A key part of safeguarding in sports is being aware of the power imbalances at play in athletic spaces. A power imbalance exists when one person holds authority over the other. In sports, power imbalances can occur among athletes and between athletes and their coaches, trainers, and medical professionals.
This dynamic is not bad, per se, similar to how a teacher has authority over a student and an employer over an employee. Athletes rely on the guidance and expertise of their coaches, trainers, medical professionals, and those in power to flourish. When these relationships are built on trust, respect, and guidance, athletes thrive and their performance improves. Coaches use their expertise to foster the physical, mental, and emotional development of their athletes and wield their influence to help access better training and competitive opportunities. But sometimes this power imbalance can lead to relationships based on power and control instead of care and support. Learn more about identifying patterns of healthy and unhealthy relationship dynamics with our C.A.R.D. Diagrams.
Coaches, for instance, have “reward” power in which they determine whether an athlete competes in certain events or at a particular level. This power can be used as leverage over an athlete or to bar them from excelling in their sport. Coaches can also use charisma to bully, charm, or exert force over an athlete. This includes verbally, emotionally, and sexually abusive conduct and any behavior that disrespects the athlete’s physical and psychological safety.
Trainers and medical staff, for example, may use their “expert” or “informational” power as a guise for inappropriate conduct. Under the veil of their medical expertise and credentials, they may try to sway or influence an athlete that a certain type of contact is appropriate or routine. To learn more about various types of power, view the Olympics Accordion on Sexual Abuse.
When these power imbalances are present, the stage can be set for misconduct, abuse, and grooming to occur.
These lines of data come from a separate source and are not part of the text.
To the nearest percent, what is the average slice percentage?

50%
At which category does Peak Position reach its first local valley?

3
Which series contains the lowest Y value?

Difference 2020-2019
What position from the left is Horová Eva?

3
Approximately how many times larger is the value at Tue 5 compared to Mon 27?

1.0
This is because the athlete, not in power, is set up to trust the person who has authority. Additionally, the athlete cannot give consent appropriately and freely because they are not on equal ground. Quid pro quo situations might be occurring, or other forms of manipulation or duress may be present. This is why it is not appropriate for a coach to enter a romantic or sexual relationship with an athlete they train.
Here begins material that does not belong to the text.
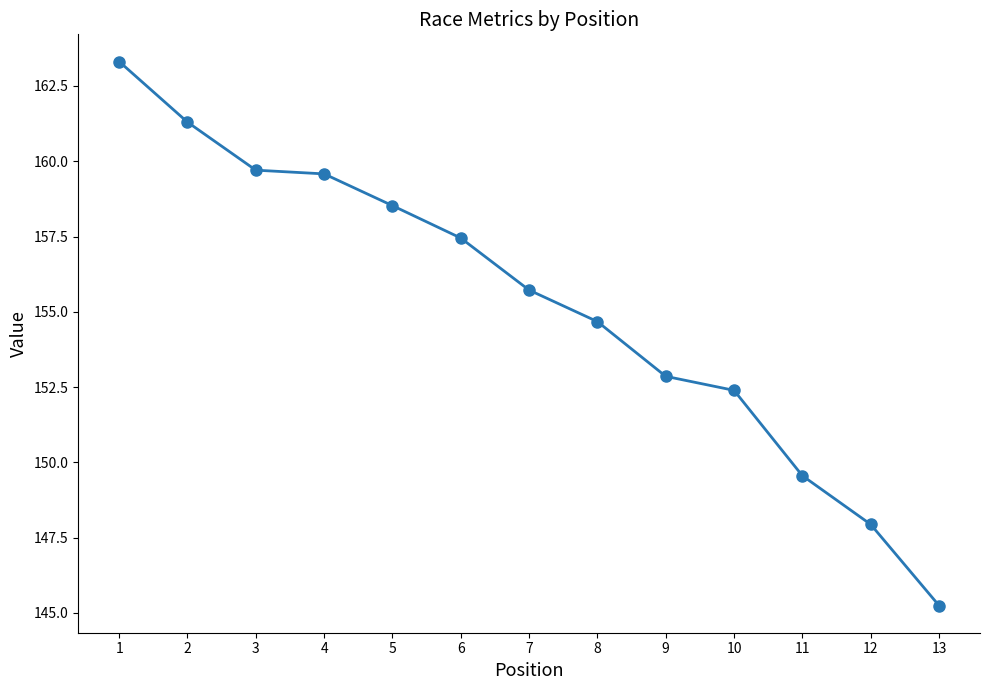

Reading left to right, what are all the values shown in this chart?

1=163.3	2=161.3	3=159.7	4=159.6	5=158.5	6=157.5	7=155.7	8=154.7	9=152.9	10=152.4	11=149.6	12=147.9	13=145.2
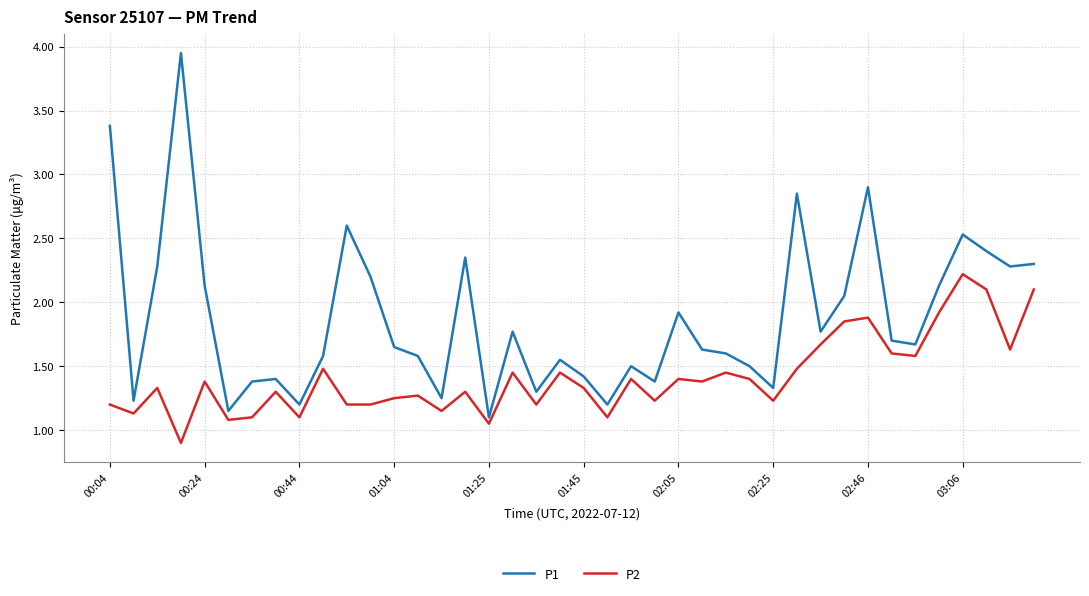

What is the minimum value for P2?

0.9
Therefore, when power imbalances are present, there is an increased need for boundaries. We know that boundaries can get blurred from sports to personal lives as coaches and athletes spend extensive time together. To safeguard our athletes and preserve the integrity of our sports, we must empower all members of our athletic communities with healthy and effective boundaries. These include transparent communication, a signed code of conduct, and following The Window Rule, which promotes observable and accountable interactions. It’s up to all of us to ensure those in power are kept in check, and that relationships are safe and respectful—for coaches and athletes.